▶ DATA
==*==
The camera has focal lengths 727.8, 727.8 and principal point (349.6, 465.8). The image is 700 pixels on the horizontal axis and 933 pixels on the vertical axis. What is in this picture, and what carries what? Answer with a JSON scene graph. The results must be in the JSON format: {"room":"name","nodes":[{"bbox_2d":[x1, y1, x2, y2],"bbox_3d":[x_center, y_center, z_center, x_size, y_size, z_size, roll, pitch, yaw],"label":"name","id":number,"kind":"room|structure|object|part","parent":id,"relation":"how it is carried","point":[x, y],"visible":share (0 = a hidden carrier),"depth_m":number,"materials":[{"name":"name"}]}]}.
==*==
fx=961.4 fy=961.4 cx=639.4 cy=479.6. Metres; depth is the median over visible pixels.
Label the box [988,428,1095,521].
==*==
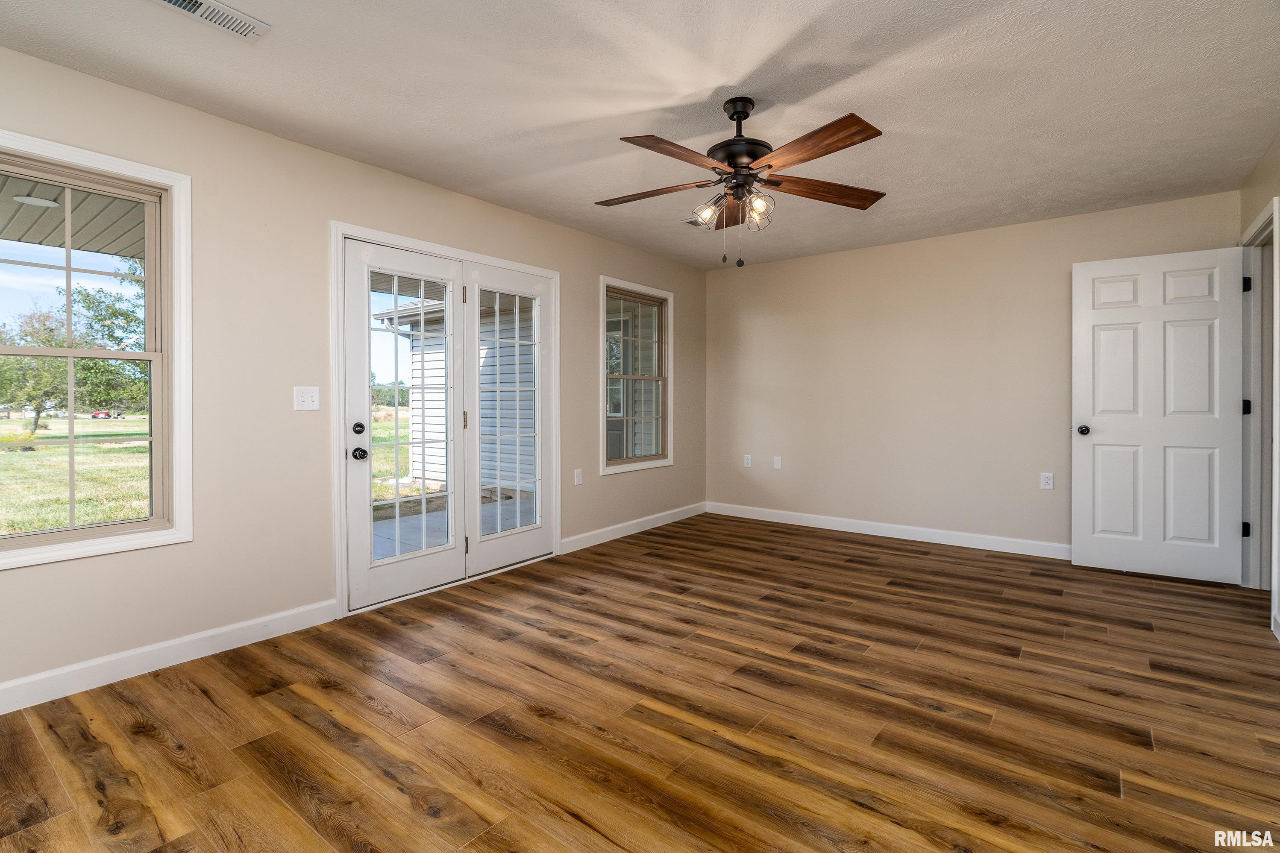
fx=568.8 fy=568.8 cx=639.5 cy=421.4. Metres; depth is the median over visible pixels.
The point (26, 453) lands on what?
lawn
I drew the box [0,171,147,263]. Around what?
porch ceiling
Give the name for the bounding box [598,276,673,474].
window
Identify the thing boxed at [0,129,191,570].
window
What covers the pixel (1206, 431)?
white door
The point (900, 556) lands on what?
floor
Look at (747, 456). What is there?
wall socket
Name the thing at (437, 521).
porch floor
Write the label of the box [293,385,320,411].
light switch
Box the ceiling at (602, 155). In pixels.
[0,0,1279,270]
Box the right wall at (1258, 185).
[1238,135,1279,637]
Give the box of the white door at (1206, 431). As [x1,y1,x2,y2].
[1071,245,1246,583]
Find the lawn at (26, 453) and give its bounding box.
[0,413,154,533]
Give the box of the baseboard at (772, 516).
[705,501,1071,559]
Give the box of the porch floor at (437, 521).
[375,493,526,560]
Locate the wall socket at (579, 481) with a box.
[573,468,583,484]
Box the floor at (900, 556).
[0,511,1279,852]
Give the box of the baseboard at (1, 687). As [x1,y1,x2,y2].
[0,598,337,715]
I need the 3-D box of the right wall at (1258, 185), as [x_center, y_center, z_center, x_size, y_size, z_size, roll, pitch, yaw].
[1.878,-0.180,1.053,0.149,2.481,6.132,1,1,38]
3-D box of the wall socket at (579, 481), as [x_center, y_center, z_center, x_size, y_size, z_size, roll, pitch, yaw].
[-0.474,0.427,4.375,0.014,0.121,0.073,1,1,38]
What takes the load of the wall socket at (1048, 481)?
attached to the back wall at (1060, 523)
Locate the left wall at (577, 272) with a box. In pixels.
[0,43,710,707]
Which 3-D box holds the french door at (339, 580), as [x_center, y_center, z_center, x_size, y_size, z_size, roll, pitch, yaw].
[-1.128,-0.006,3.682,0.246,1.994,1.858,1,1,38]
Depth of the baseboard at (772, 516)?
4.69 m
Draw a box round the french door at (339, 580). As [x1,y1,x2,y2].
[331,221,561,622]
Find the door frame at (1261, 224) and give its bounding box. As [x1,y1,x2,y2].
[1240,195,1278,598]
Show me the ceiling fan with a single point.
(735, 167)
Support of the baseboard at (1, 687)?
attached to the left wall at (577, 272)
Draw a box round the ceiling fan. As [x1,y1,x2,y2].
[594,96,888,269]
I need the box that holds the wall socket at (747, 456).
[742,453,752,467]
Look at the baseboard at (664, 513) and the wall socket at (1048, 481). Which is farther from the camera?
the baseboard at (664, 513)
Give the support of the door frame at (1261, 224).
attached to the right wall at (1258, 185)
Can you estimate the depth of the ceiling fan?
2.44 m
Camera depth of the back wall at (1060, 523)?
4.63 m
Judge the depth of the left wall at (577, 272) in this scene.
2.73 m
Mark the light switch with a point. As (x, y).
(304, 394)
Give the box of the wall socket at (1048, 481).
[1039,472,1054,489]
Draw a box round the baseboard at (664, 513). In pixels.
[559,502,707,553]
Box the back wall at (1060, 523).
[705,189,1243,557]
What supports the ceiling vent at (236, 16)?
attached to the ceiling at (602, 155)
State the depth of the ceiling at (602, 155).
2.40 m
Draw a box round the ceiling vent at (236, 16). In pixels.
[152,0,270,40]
==*==
▶ EXERCISE INSTRUCTIONS
Pick each line holding the word "Metres" out of the data and copy it.

▶ WRITTEN ANSWER
fx=961.4 fy=961.4 cx=639.4 cy=479.6. Metres; depth is the median over visible pixels.
fx=568.8 fy=568.8 cx=639.5 cy=421.4. Metres; depth is the median over visible pixels.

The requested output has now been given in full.